Microcervecerías, una oportunidad de negocio

La cerveza artesanal gana adeptos

La cerveza artesanal se ha introducido dentro de la escena de productos gourmet en España. Producción limitada, innovación y ganas de emprender son las claves del éxito de este fenómeno cada vez más reconocido.

El consumo de cerveza ha descendido en la hostelería
El consumo de cerveza ha descendido en la hostelería

De ayudar a las start-ups españolas a hacerse un hueco en Silicon Valley a convertirse en emprendedor y montar una fábrica de cerveza en Las Rozas. Jaime Riesgo es uno de los cinco socios de Cervezas La Virgen, una de las microcerverías que han abierto sus puertas en los últimos años en España. La afición a las cervecerías artesanales de San Francisco, conocido como craft beer, animó a Riesgo a volver a Madrid para poner en marcha su propia cervecería, abierta hace tan solo tres meses.

Sin tener que cruzar el Atlántico si que hicieron falta muchos años de fabricación de cerveza artesanal como hobbie para que David Castro se lanzara al mundo empresarial. Cervezas La Cibeles comenzó en junio de 2010 como una oportunidad de complementar los ingresos domésticos, pero su rápido crecimiento provocó que Castro dejara su empleo como directivo de una empresa informática para dedicarse de lleno a la malta. "Comenzamos a producir en marzo de 2011 y en la actualidad tenemos una producción diaria de 1.200 litros que vendemos en pubs, cervecerías especializadas, pequeños distribuidores y en la sección gourmet de El Corte Inglés e Hipercor", afirma Castro.

El fundador de La Cibeles asegura que la suya es una cerveza artesana y española al 100%. "Nuestra planta ha sido diseñada por nosotros en Madrid, fabricada en Albacete y utilizamos malta española", destaca Castro, que explica que las máquinas que se comercializan suelen ser de Alemania o de Estados Unidos y tienen unas características distintas a las de la cerveza que se consume en España.

Y es que el negocio de la cerveza tradicional está fermentando en nuestro país. En España existen en la actualidad unas 150 microcervecerías y se espera que puedan alcanzar las 200 antes de que finalice el año. Su producción va desde los 15.000 litros al año hasta los 100.000 litros. Cifras muy alejadas de la producción de la industria cervecera española, que en 2010 produjo 33.6 millones de hectolitros, situándose el cuarto país productor de la UE y entre los diez primeros de todo el mundo, según los últimos datos de Cerveceros España.
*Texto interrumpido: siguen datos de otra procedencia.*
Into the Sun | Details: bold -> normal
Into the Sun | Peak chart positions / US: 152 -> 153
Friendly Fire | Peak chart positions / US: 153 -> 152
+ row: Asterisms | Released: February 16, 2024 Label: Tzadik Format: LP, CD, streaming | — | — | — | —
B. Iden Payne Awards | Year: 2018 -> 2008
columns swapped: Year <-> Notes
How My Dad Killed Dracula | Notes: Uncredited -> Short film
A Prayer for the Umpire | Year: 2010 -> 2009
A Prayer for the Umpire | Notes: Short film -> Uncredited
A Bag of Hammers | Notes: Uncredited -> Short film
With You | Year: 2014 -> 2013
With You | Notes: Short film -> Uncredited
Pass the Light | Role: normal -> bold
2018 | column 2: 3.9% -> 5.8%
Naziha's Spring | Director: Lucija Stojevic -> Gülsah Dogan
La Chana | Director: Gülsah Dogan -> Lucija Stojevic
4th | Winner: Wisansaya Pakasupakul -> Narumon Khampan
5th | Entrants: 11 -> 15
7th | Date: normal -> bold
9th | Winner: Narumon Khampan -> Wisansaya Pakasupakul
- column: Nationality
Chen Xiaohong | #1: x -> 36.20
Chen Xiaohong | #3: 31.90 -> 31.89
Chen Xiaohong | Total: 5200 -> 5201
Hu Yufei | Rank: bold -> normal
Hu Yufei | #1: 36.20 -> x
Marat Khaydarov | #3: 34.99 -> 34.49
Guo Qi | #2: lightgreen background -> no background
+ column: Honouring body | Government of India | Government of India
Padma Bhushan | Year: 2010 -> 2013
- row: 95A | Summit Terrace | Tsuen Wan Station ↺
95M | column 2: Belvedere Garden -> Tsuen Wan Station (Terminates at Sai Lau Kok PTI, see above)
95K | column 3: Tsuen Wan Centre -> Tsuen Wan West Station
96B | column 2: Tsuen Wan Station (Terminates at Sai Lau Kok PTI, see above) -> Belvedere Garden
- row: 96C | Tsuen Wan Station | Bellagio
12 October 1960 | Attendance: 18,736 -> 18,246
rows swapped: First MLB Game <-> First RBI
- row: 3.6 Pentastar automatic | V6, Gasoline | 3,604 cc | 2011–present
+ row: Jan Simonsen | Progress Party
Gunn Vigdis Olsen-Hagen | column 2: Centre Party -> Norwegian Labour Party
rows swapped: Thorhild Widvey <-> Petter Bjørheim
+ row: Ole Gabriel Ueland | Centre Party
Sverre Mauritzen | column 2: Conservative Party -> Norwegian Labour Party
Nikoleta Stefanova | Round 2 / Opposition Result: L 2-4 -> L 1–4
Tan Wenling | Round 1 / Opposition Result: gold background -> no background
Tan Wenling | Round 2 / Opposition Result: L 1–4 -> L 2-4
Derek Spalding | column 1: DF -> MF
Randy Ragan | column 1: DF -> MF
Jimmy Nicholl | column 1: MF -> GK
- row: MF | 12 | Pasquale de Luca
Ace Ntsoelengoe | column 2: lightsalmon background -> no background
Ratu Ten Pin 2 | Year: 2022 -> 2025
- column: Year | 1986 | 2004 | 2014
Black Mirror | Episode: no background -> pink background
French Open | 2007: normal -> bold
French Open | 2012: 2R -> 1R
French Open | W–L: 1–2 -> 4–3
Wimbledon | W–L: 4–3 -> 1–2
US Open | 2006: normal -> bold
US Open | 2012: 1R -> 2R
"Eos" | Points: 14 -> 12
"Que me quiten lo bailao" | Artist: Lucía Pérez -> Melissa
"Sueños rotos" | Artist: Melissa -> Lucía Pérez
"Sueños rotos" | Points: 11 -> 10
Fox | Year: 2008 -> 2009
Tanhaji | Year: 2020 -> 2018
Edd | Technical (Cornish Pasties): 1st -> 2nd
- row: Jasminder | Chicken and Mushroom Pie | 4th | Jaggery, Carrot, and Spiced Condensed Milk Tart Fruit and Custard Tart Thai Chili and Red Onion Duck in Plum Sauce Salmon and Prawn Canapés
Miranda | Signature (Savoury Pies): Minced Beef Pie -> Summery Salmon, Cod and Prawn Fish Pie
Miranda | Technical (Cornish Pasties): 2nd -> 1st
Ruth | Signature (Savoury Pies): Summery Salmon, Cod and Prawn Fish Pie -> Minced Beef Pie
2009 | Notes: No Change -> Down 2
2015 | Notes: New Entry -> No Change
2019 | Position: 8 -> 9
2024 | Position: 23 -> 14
Para conocer las posibilidades de este sector y sabores distintos a los habituales, este fin de semana se celebra en Madrid la primera edición de "Alimentos de Madrid y Cervezas de Madrid" en el recinto de la Cámara Agraria de Madrid, una oportunidad para degustar más de 100 cervezas distintas, que estarán acompañadas además por una nutrida selección de alimentos de Madrid, que buscan en esta muestra potenciar los alimentos de la región.

Entre las marcas que van a estar presentes estos días se encuentra La Cibeles y La Virgen, pero también otras como Domus, una cerveza artesanal producida en Toledo y fundada por Fernando Campoy y que debe su origen a un examen: Campoy se presentó a unas oposiciones (que no aprobó) pero a cambio se inició en el mundo de la fabricación de cerveza artesana.

La cervecera toledana, como la mayoría de estas pequeñas marcas, realiza catas los fines de semana para dar a conocer al público su producto que poco a poco se va dando a conocer gracias a la venta en bares, establecimientos especializados y al comercio electrónico.

¿Pueden convertirse alguna de estas pequeñas marcas en competencia de Mahou-San Miguel o Heineken España? En países como Estados Unidos existen grandes cerveceras artesanales que han logrado mantener el espíritu de la fabricación original, pero David Castro cree que si alguna de los pequeños productores españoles logra tal éxito para codearse con las grandes marcas del mercado español se perdería parte del espíritu de las empresas. De momento, las pequeñas cerveceras artesanales van incrementando su peso en el sector español, donde las grandes marcas copan un 90%.